I would like to solve the following optimization problem: \begin{array}{ll} \text{maximize} & 52 - 4(x-1)^{2/3} - x^2 \\ \text{subject to}& x\ge 0 \\ &x \le 11 \end{array}
I know that the answer is $x=1$, a point in which the derivative of the function is not defined.
How could I find that using traditional Lagrangean multipliers? This is how I started:
$$L(x,\lambda_{1}, \lambda_{2}) = 52 - 4(x-1)^{2/3} - x^2 + \lambda_{1}x+\lambda_{2}(11-x)$$
Which yields the following first order conditions:
\begin{align} -\frac83(x-1)^{-1/3} - 2x + \lambda_{1} - \lambda_{2} = 0 \\ \lambda_{1}x=0 \\ \lambda_{2}(11-x)=0 \\ x \ge 0, x \le 11 \\ \lambda_{1} \ge 0, \lambda_{2} \ge 0 \end{align}
After some calculations I found out that $\lambda_{1}$ has to be $0$. However, if $\lambda_{1} =0$, then $\lambda_{2} = 0$. This leads to:
$$ -\frac83(x-1)^{-1/3} - 2x =0$$
Which has no solution.
What am I missing here?
The short answer is this: people often forget that critical numbers aren't only where the derivative is equal to $0$, but they are also where the derivative is undefined.
The process I advise people to take is this:
1) Are you constrained by intervals?

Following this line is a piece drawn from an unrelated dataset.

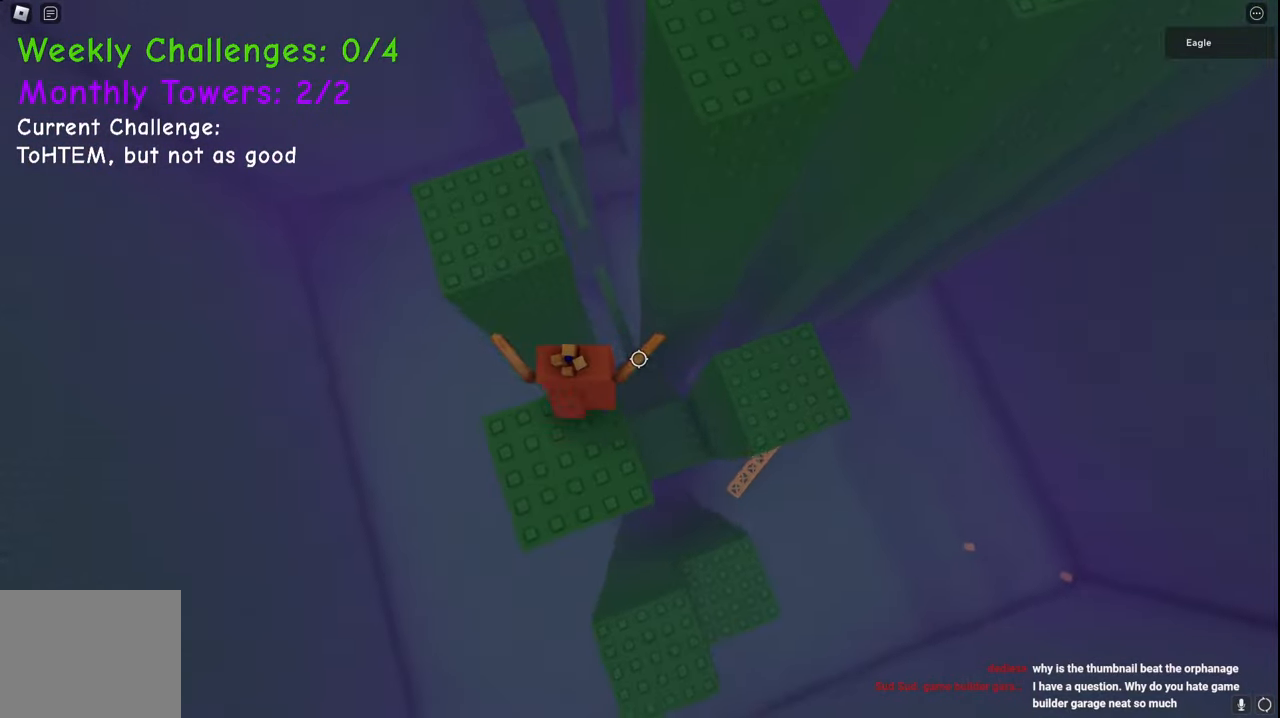
{"keys": ["a", "w"], "events": [[50, "s", "up"], [183, "w", "down"], [200, "space", "down"], [433, "space", "up"]]}
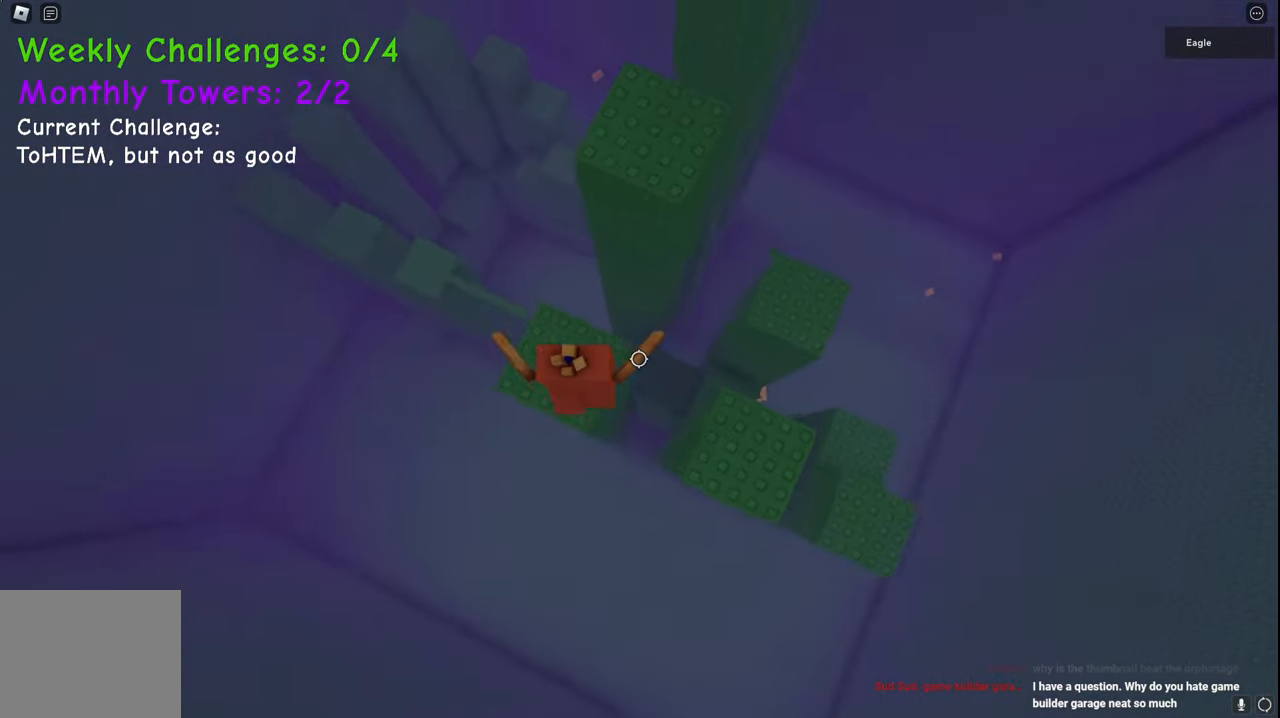
{"keys": ["space", "w"], "events": [[83, "a", "up"], [283, "space", "down"]]}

If so, include any interval endpoints as critical numbers.
2) Are you able to find the derivative of your given function? If so, find where the derivative is equal to $0$, and also, if applicable, find where your derivative is undefined.
The set of $x$-values that are gathered from steps 1) and 2) above are your critical numbers.
In this situation, we see that $0$, $11$ are critical numbers immediately, and since the derivative is undefined at $x = 1$, $1$ is also a critical number. Thus, all three of these numbers should be tested. You should input these values into the objective function and compare their outputs directly.
Note that IF the $x$-value $x_0$ is the location of a local extrema AND a function $f$ is differentiable at $x_0$, it is the case that $f^{\prime}(x_0) = 0$. But this DOES NOT mean that if $f^{\prime}(x_0) = 0 \implies $ there is an extrema at $x_0$. Take $f(x) = x^3$ for example.